Playing politics with a million jobs
$10.10 Minimum Wage Threat
President Obama and Senate Democrats are promoting a bill that would raise the federal minimum wage by nearly 40 percent from $7.25 an hour to $10.10 an hour. The New York Times and Associated Press have reported that this push for higher mandated wages is part of a 2014 election-year strategy.
Supporters argue that such a boost will reduce poverty without reducing jobs. But the academic evidence paints a very different picture: According to economists at the Federal Reserve Board and the University of California-Irvine, the majority of empirical research shows that a higher minimum wage reduces employment for the least-skilled, while having little to no effect on poverty rates. Recent research claiming to overturn this consensus has been thoroughly refuted in a study forthcoming in Cornell University’s labor relations journal.

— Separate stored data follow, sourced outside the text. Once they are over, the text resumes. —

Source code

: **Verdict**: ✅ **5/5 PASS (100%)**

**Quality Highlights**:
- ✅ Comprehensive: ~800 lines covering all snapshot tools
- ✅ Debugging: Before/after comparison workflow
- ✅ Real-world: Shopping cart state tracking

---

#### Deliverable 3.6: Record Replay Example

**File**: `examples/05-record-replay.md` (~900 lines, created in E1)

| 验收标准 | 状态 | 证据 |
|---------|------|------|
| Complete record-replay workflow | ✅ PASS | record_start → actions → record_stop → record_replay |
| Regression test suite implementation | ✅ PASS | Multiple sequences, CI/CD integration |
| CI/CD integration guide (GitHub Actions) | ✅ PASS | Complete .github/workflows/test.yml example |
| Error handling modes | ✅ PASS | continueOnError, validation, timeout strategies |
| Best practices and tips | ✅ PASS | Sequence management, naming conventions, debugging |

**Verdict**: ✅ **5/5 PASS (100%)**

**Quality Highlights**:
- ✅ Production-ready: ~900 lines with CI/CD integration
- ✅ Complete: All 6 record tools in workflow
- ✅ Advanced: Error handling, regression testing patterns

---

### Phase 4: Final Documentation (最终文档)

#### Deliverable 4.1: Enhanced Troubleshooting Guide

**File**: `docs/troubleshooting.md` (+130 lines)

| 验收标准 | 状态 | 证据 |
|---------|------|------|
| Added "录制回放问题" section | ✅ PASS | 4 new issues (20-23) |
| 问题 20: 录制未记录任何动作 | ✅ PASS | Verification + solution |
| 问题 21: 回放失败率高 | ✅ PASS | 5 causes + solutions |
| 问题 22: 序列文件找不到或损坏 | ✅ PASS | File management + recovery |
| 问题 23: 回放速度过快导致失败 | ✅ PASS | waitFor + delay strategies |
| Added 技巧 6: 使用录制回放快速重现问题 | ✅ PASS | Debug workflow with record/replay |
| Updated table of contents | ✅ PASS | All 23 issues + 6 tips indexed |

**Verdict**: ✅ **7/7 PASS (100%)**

This new analysis from economists at Miami and Trinity University uses updated Census Bureau data from 2012 and 2013 to provide state-level estimates on the number of jobs that would be lost as a result of a $10.10 wage hike. Across all 50 states, the updated analysis shows that up to one million jobs would be lost—consistent with research from the Congressional Budget Office.
Women and the minimum wage
In a recent report, the White House described an increase in the minimum wage as “especially important for women,” pointing out that just over half of the employees covered by the President’s $10.10 proposal are women.
According to the Census Bureau, women would actually be disproportionately harmed by the President’s minimum wage proposal: Of the 500,000 jobs that the CBO projects would be lost when the minimum wage increases, 285,000 of them—or about 57 percent—are jobs held by women.